Os recursos foram utilizados na aquisição de dois veículos de passeio e uma van, que passaram a integrar a frota da Semop. A situação gerou revolta entre os guardas, não apenas pelo desvio de finalidade, mas pela simbologia do gesto: enquanto a Guarda enfrenta dificuldades para manter o patrulhamento básico, outra pasta cresce à sua sombra, equipada com verba que deveria atender quem está na linha de frente.

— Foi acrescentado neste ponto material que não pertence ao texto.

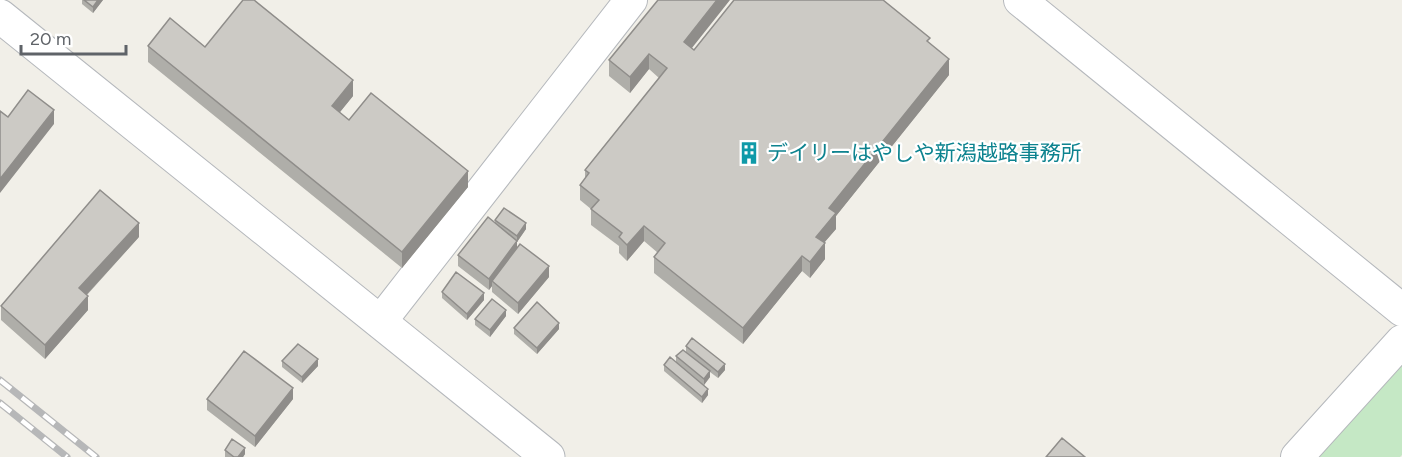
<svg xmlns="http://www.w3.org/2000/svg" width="1402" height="457" viewBox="0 0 1402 457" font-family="Figtree,'Noto Sans JP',sans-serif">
<rect width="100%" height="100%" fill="#f1efe8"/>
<path fill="#c5e8c5" d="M 1402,359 L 1402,455 L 1400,457 L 1316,457 Z"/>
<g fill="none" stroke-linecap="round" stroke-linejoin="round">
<g stroke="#b5b8bc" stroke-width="34">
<path id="minor" d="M 1020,0 L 1402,310
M 380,322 L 631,0
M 1297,457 L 1402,341"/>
</g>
<g stroke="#b5b8bc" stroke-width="35">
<path id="tertiary" d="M 0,16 L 548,457"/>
</g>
<use href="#minor" stroke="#fff" stroke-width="32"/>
<use href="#tertiary" stroke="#fff" stroke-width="33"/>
<g stroke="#b6b7b8" stroke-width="7">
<path id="rail" d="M 0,380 L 96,457
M 0,403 L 67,457"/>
</g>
<use href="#rail" stroke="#fff" stroke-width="4.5" stroke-dasharray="14" stroke-linecap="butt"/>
</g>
<path fill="#afaea9" d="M 82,0 L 103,0 L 93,13 L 82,4 Z
M 658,0 L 691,48 L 694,50 L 930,44 L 949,75 L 836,216 L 836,229 L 824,243 L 825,259 L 810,278 L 802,271 L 743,344 L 654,273 L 654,257 L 658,253 L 644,241 L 627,261 L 619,253 L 619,246 L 591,225 L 591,209 L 580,200 L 580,185 L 585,179 L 585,170 L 659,78 L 649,69 L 630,93 L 609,76 L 609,60 Z
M 148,46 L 353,96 L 339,113 L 349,120 L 468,187 L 402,268 L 148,62 Z
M 495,220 L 526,229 L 517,242 L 517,249 L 549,277 L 518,314 L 492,292 L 492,286 L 489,290 L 458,266 L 458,255 L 495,223 Z
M 139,237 L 87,295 L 88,310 L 45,359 L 1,320 L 1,306 Z
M 442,292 L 484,300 L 467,320 L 442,298 Z
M 506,316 L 490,337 L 475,325 L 475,319 Z
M 514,328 L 559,329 L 537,354 L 514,334 Z
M 686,346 L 725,370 L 718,378 L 710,372 L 710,377 L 704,385 L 708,395 L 702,403 L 664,371 L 664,365 L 676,362 L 676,356 L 686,352 Z
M 282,361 L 318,366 L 302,383 L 282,367 Z
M 207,399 L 293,399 L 255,447 L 207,410 Z
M 225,450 L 245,454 L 243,457 L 225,457 Z"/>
<path fill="#8f8d8a" d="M 98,0 L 103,0 L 93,13 L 93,7 Z
M 717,0 L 730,0 L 684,58 L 684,42 Z
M 649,54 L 649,69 L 630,93 L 630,77 Z
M 949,59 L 949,75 L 836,216 L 836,229 L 816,252 L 816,237 L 829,208 Z
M 353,80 L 353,96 L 332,122 L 332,106 Z
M 54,110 L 54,124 L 0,193 L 0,179 Z
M 468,171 L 468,187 L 402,268 L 402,252 Z
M 139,223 L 139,237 L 79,303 L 79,288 Z
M 526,223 L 526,229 L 517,242 L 517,252 L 492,281 L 492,286 L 489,290 L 489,279 L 517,241 L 517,236 Z
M 644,226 L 644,241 L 627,261 L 627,245 Z
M 825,243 L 825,259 L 810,278 L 810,262 Z
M 802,256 L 802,271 L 743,344 L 743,328 Z
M 549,266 L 549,277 L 518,314 L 518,303 Z
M 484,293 L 484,300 L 467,320 L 467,314 Z
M 88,296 L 88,310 L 45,359 L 45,345 Z
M 506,310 L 506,316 L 490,337 L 490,330 Z
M 559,323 L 559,329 L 537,354 L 537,348 Z
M 318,359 L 318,366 L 302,383 L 302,377 Z
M 725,364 L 725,370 L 718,378 L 718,372 Z
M 710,371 L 710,377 L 704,385 L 704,379 Z
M 293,388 L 293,399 L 255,447 L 255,436 Z
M 708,389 L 708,395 L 702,403 L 702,397 Z
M 245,448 L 245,454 L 243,457 L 238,457 Z"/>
<path fill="#cccac5" stroke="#8f8d8a" stroke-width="1.5" d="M 84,0 L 98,0 L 93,7 Z
M 243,0 L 254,0 L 353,80 L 332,106 L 349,120 L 371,93 L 468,171 L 402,252 L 148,46 L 170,18 L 205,47 Z
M 658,0 L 717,0 L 684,42 L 694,50 L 734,0 L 883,0 L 930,38 L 927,41 L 949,59 L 829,208 L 836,213 L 816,237 L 825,243 L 810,262 L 802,256 L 743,328 L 654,257 L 665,243 L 644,226 L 627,245 L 619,237 L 622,233 L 591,209 L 599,200 L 580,185 L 589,173 L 585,170 L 667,68 L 649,54 L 630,77 L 609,60 Z
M 28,90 L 54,110 L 0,179 L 0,111 L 8,117 Z
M 100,190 L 139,223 L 79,288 L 88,296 L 45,345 L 1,306 Z
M 504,208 L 526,223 L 517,236 L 495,220 Z
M 488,217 L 517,241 L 489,279 L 458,255 Z
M 520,244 L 549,266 L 518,303 L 492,281 Z
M 456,272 L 484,293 L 467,314 L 442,292 Z
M 492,299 L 506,310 L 490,330 L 475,319 Z
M 537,302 L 559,323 L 537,348 L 514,328 Z
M 692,338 L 725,364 L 718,372 L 686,346 Z
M 298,344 L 318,359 L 302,377 L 282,361 Z
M 683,350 L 710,371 L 704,379 L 676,356 Z
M 244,351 L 293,388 L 255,436 L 207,399 Z
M 670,357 L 708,389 L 702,397 L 664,365 Z
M 1062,438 L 1085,457 L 1046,457 Z
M 232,439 L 245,448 L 238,457 L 234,457 L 225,450 Z"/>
<defs>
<g id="building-bare" transform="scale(1.8)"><path d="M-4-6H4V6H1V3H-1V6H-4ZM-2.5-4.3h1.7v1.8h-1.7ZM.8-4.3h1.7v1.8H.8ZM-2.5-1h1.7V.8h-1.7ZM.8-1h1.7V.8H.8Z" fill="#0f9aa8" stroke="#fff" stroke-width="2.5" paint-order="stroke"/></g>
</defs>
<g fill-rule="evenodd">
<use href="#building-bare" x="749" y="153"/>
</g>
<g text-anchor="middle" stroke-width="4.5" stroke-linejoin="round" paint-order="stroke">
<g font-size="21" fill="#0d838f" stroke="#fff" text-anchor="start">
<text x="767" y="160">デイリーはやしや新潟越路事務所</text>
</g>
</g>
<path d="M21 45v9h105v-9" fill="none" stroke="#5f6368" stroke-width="3"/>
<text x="30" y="45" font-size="18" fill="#5f6368" stroke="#ffffff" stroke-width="4.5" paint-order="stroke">20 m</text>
</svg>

Outro ponto que alimenta críticas é o modelo de aquisição dos veículos, realizado por adesão a uma ata de registro de preços de um consórcio do Rio Grande do Sul, sem licitação específica local para os carros de passeio. Para os guardas, a questão vai além da legalidade: trata-se de prioridade política e escolha administrativa.
Diante desse cenário, a Guarda Municipal decidiu reagir. A categoria anunciou uma manifestação marcada para o dia 9 de fevereiro, com caminhada entre a sede da corporação, na Ilha São João, e o Palácio 17 de Julho. O protesto é descrito pelos organizadores como um “grito de socorro” contra o sucateamento da instituição e a perda de espaço dentro da própria estrutura municipal.
Mesmo com o temor de represálias, os guardas afirmam que a mobilização será feita dentro da legalidade, envolvendo agentes de folga, aposentados, familiares e representantes de outras guardas municipais da região. O recado é claro: a insatisfação extrapolou os quartéis e chegou às ruas.
O paradoxo é evidente. Enquanto enfrenta o esvaziamento interno, a Guarda Municipal segue apresentando resultados operacionais, como a recente recuperação de um veículo furtado com apoio do sistema de monitoramento da prefeitura. A atuação demonstra que, apesar da falta de investimento, a corporação continua funcionando — ainda que no limite.
O conflito escancara uma pergunta incômoda: Volta Redonda precisa fortalecer a segurança pública ou criar estruturas paralelas que disputam poder, recursos e protagonismo? Enquanto essa resposta não vem, a crise entre Guarda Municipal e Ordem Pública segue crescendo, com reflexos diretos na gestão, na transparência e na própria segurança da população.